A data provider is anybody who publishes data on Ocean protocol. The most important part is to ensure that published data are in the correct format. This is necessary so that FELT algorithms can load data and train the models. When publishing data, you can either pick a trusted Ocean provider or run your own Ocean provider. Ocean provider then runs all the computation with your data. While publishing data you can set different dataset parameters like name, description, price, etc.

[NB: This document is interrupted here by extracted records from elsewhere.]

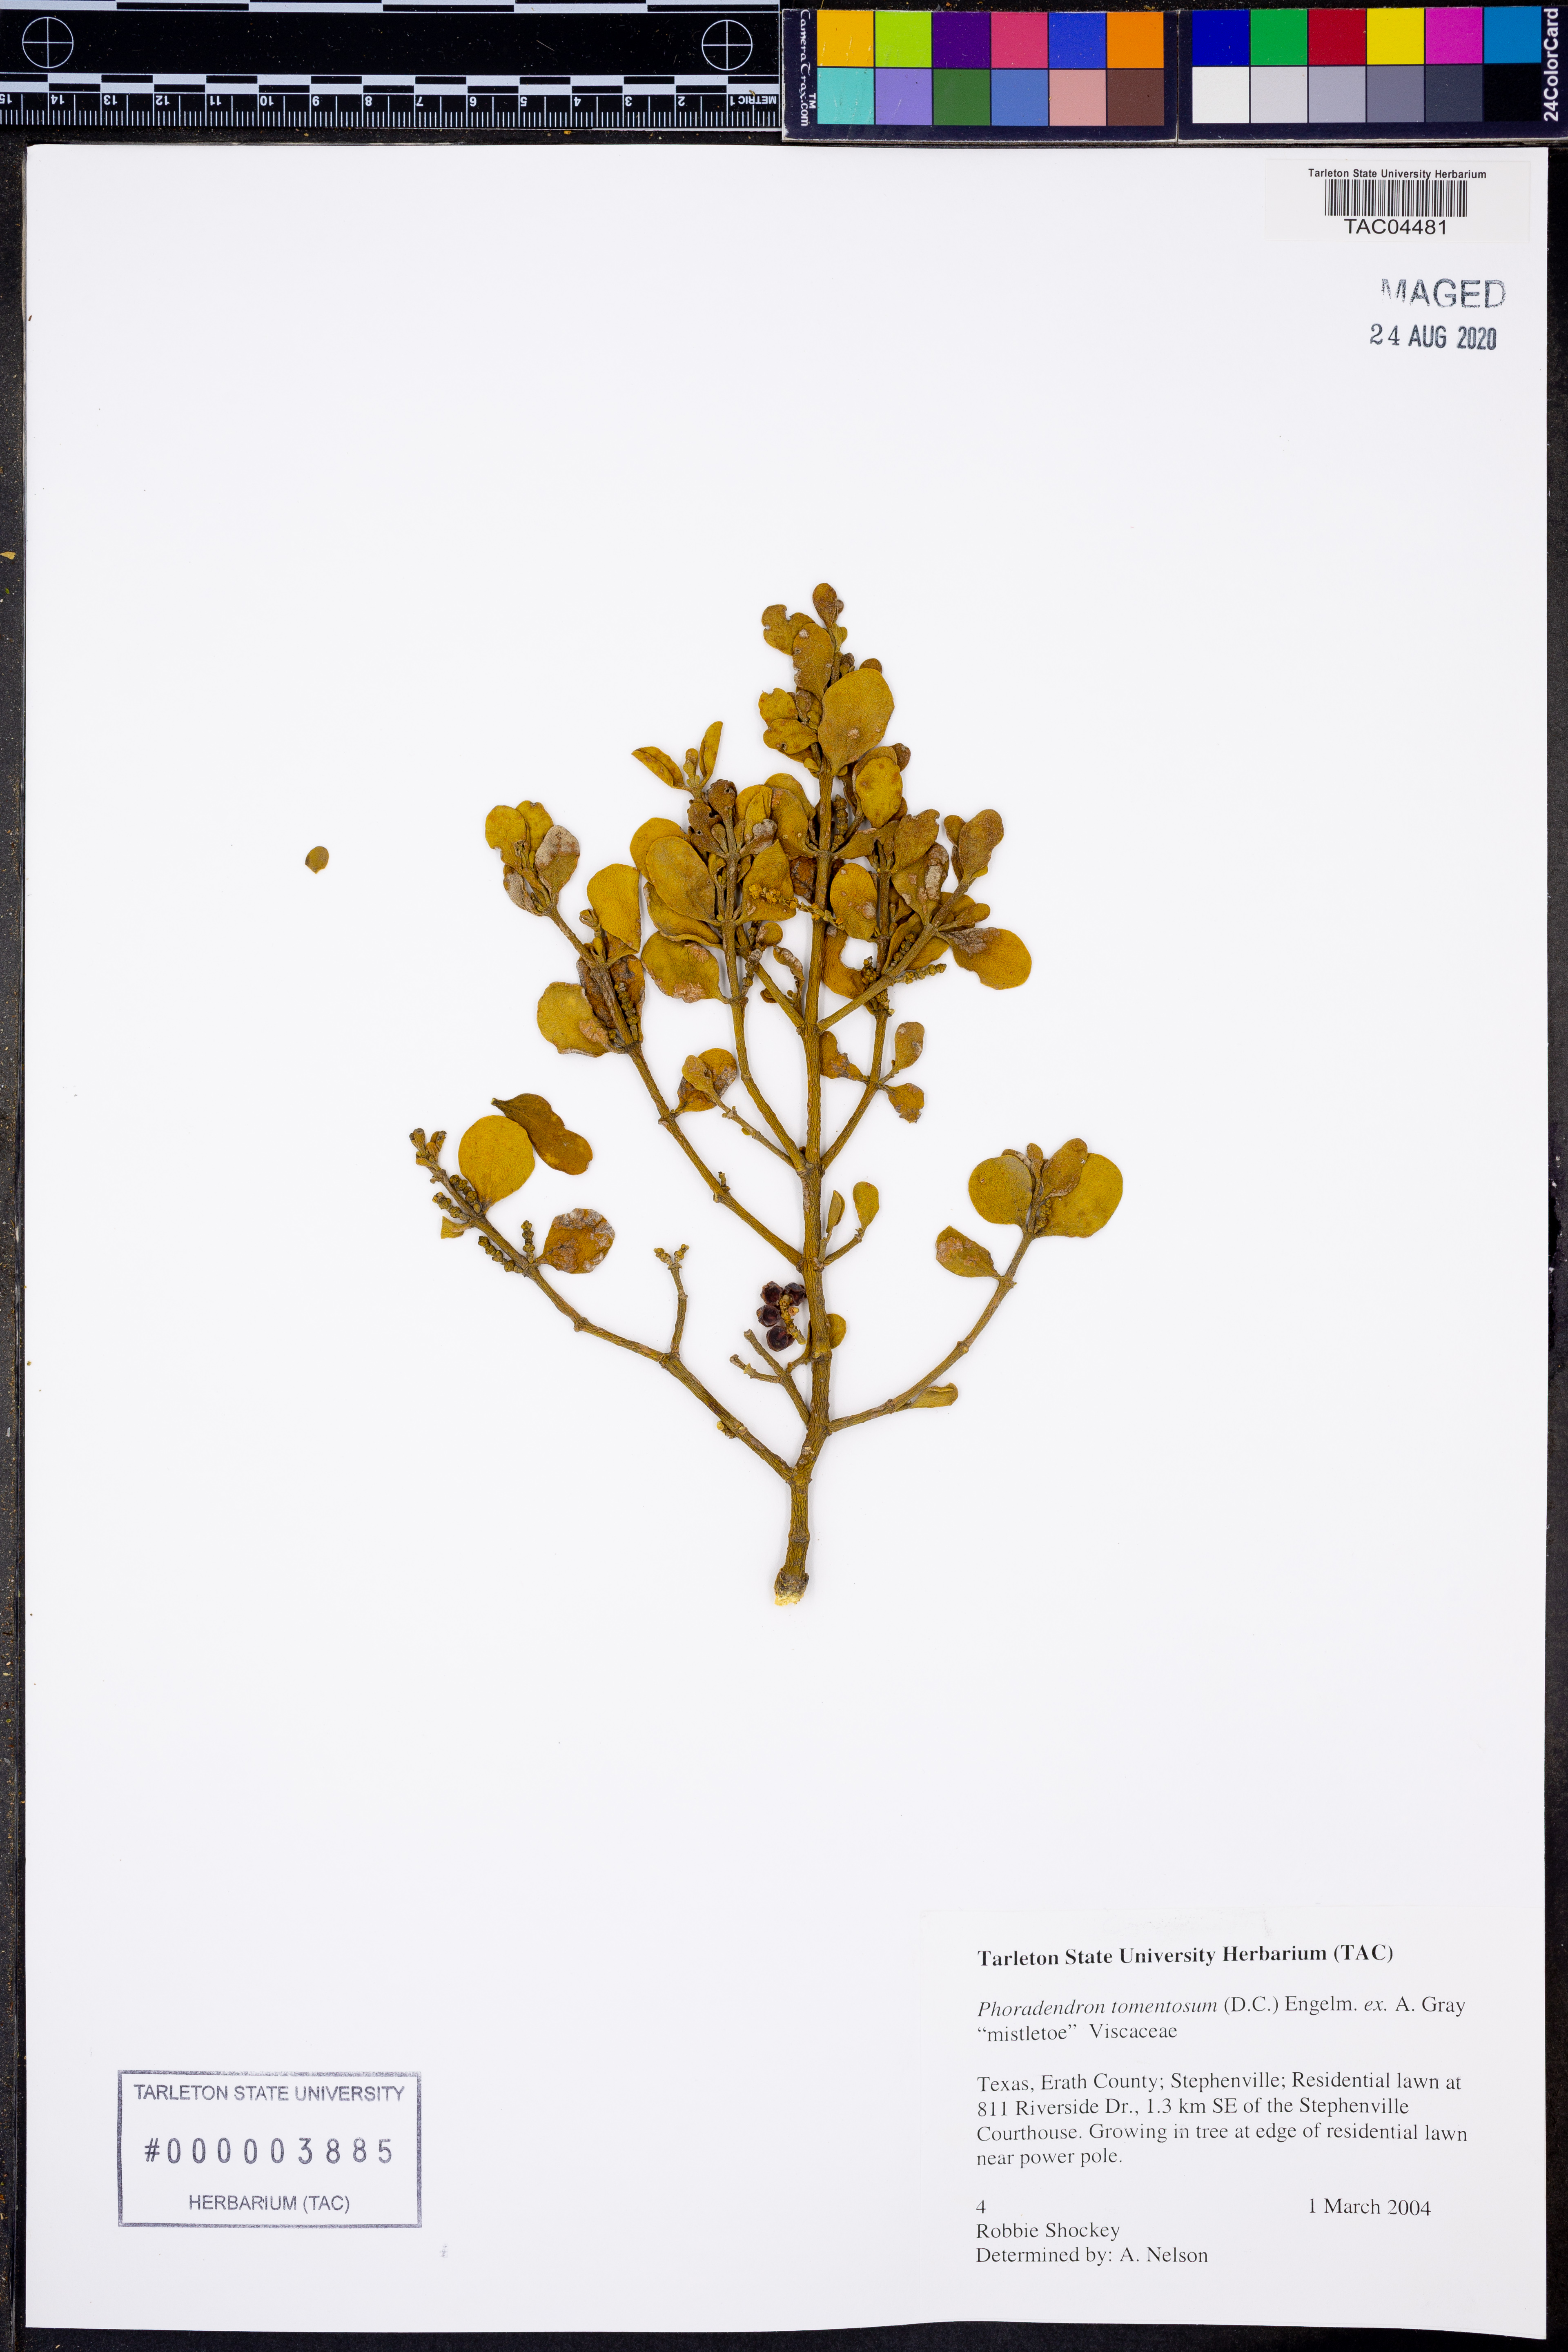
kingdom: Plantae
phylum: Tracheophyta
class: Magnoliopsida
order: Santalales
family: Viscaceae
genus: Phoradendron
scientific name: Phoradendron leucarpum
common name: Pacific mistletoe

Data provider vs Ocean provider

To prevent any confusion between these two terms, the data provider is the entity owning the data. Ocean provider is code that is running on some machine. Ocean provider code interacts with Ocean smart contracts, handles the dataset purchases, and runs the computation with data.
Therefore, when data providers decide to publish data on Ocean, they must pick some Ocean provider which will manage the data access for them. Data providers can either pick some public Ocean provider or run their own instance of Ocean provider in order to reach the maximum security of the data.
Keep in mind that once you publish your data, the Ocean provider code has full access to your data. Hence you must trust the entity running the Ocean provider (you can also be the one running the Ocean provider).

Data Format

For using FELT with your own data, you will first need to have data in the correct data format. Right now, we support only CSV format. With the following rules:
  • CSV contains only numerical data
  • The last column is the target column
  • Remove header row from data
  • All datasets used during training must have the same number of columns
You can check this file house-prices-part1.csv for an example of a data file (the last column is the target column other columns are used as features).

Publishing data

Publishing data can be done through Ocean marketplace. The web application will walk you through the whole process. For more details, please read:

Approve FELT Algorithms

If you are using your data, don’t forget to allow the “Local Training — FELT” algorithm or just all published algorithms.